Christopher Crell ist wohl Koch aus Leidenschaft und gibt uns mit "Genussvoll gesund bleiben" eine Vier-Wochen-Challenge" zur gesunden Ernährung an die Hand. Zahlreiche schön bebilderte Rezepte und Schritt-für-Schritt-Anleitungen sollen es auch für Kochanfänger einfach machen, sich an der Challenge zu versuchen. Zwischen den Rezepten gibt er Tipps aus der Praxis, begründet warum das eine oder andere Gericht einen gesundheitlichen Nutzen hat oder berichtet auch mal aus seiner beruflichen Praxis.

Der Aufbau der Challenge ist sehr strukturiert, sie soll auch für Berufstätige gut durchzuführen sein. So wird zum Anfang jeder Woche der Wochenbedarf an "Brot" gebacken, wobei es sich immer um Backpulver-Erzeugnisse handelt.
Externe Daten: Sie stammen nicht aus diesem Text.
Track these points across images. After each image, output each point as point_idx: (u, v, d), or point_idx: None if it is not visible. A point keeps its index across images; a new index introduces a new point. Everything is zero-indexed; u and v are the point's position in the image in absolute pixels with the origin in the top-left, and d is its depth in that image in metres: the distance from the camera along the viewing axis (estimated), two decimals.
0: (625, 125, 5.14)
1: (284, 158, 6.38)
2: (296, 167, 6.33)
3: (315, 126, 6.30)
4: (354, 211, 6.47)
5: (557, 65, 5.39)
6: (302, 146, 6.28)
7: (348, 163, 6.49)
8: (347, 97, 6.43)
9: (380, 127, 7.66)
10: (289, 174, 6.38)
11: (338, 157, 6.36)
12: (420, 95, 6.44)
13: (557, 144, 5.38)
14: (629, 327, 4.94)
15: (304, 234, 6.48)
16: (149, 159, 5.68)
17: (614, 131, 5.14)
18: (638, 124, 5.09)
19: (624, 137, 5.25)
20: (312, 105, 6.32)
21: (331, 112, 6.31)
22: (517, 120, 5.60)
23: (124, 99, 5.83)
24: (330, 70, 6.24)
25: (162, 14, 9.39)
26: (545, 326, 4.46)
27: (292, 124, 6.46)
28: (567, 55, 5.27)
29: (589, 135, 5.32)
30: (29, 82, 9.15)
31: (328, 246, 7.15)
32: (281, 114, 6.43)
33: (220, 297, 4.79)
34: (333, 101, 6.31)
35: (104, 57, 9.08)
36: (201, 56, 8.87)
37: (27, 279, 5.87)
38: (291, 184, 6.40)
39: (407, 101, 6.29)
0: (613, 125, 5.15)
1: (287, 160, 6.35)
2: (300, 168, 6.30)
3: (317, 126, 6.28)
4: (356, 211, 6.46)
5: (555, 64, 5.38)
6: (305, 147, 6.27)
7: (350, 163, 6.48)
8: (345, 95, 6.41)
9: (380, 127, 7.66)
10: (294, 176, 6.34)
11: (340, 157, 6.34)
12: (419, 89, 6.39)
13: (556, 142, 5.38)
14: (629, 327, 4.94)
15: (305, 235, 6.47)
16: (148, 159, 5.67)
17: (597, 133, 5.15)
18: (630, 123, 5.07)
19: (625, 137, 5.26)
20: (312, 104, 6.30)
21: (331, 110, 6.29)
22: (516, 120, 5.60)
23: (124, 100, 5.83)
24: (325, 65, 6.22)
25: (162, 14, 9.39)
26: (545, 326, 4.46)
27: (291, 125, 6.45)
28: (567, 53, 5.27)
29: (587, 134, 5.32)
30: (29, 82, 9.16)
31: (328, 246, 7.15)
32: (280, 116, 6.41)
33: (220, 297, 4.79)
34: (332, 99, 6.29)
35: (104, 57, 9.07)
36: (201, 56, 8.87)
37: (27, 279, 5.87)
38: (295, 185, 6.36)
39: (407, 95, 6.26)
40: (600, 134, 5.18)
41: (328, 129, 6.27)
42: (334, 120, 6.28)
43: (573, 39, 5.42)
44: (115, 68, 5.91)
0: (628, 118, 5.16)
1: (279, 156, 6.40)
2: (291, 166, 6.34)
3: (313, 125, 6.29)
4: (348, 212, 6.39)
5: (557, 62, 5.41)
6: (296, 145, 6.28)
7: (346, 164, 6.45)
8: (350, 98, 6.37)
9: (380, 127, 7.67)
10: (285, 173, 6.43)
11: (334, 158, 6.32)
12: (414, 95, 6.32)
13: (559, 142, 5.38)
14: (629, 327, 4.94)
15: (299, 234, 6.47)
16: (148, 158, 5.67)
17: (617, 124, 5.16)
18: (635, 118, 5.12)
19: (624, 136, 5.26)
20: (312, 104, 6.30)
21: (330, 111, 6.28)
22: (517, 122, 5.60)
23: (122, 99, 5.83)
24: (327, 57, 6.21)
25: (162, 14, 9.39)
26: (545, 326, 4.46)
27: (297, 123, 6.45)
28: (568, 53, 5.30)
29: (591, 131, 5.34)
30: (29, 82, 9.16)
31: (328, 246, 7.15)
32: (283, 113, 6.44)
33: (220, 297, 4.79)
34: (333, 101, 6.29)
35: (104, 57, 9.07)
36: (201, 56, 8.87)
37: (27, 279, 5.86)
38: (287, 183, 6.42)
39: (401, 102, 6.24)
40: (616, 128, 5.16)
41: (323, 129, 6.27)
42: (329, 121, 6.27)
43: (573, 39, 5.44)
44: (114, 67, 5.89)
Oft werden Gerichte für zwei Mahlzeiten vorbereitet. Die Auswahl der Gerichte ist manchmal ein bisschen schräg, ich würde beispielsweise nie auf die Idee kommen, mir zum Frühstück einen Kopfsalat mit Feta oder ein Omelette mit Gemüse zuzubereiten. Die Rezepte die ich ausprobiert habe, waren jedoch sehr anschaulich beschrieben und einfach umzusetzen. Mit Gewürzen geht Crell allerdings sehr sehr sparsam um!

Besonders gestört hat mich, dass zahlreiche sehr exklusive Zutaten wie Jakobsmuscheln, Perlhuhn, Entrecote etc. verarbeitet werden, die zum einen sehr teuer und zum anderen auf dem Land gar nicht oder nur schwer zu beschaffen sind. Damit ist dieses Buch weder für die Alltags- noch für die Anfängerküche geeignet.

Nachdem der Klappentext eine Ernährungsumstellung zur Stärkung des Immunsystems versprochen hatte, habe ich einen neuen Ansatz zur gesunden Ernährung erwartet. Dass dieses Buch sich nun einreiht in die lange Reihe der Low-Carb-Kochbücher hat mich doch ziemlich enttäuscht.

Mein Fazit: Leute, die auf der Low-Carb-Welle mitreiten, finden hier ein Buch mit gut umsetzbaren Rezepten und interessanten Hintergrund-Infos.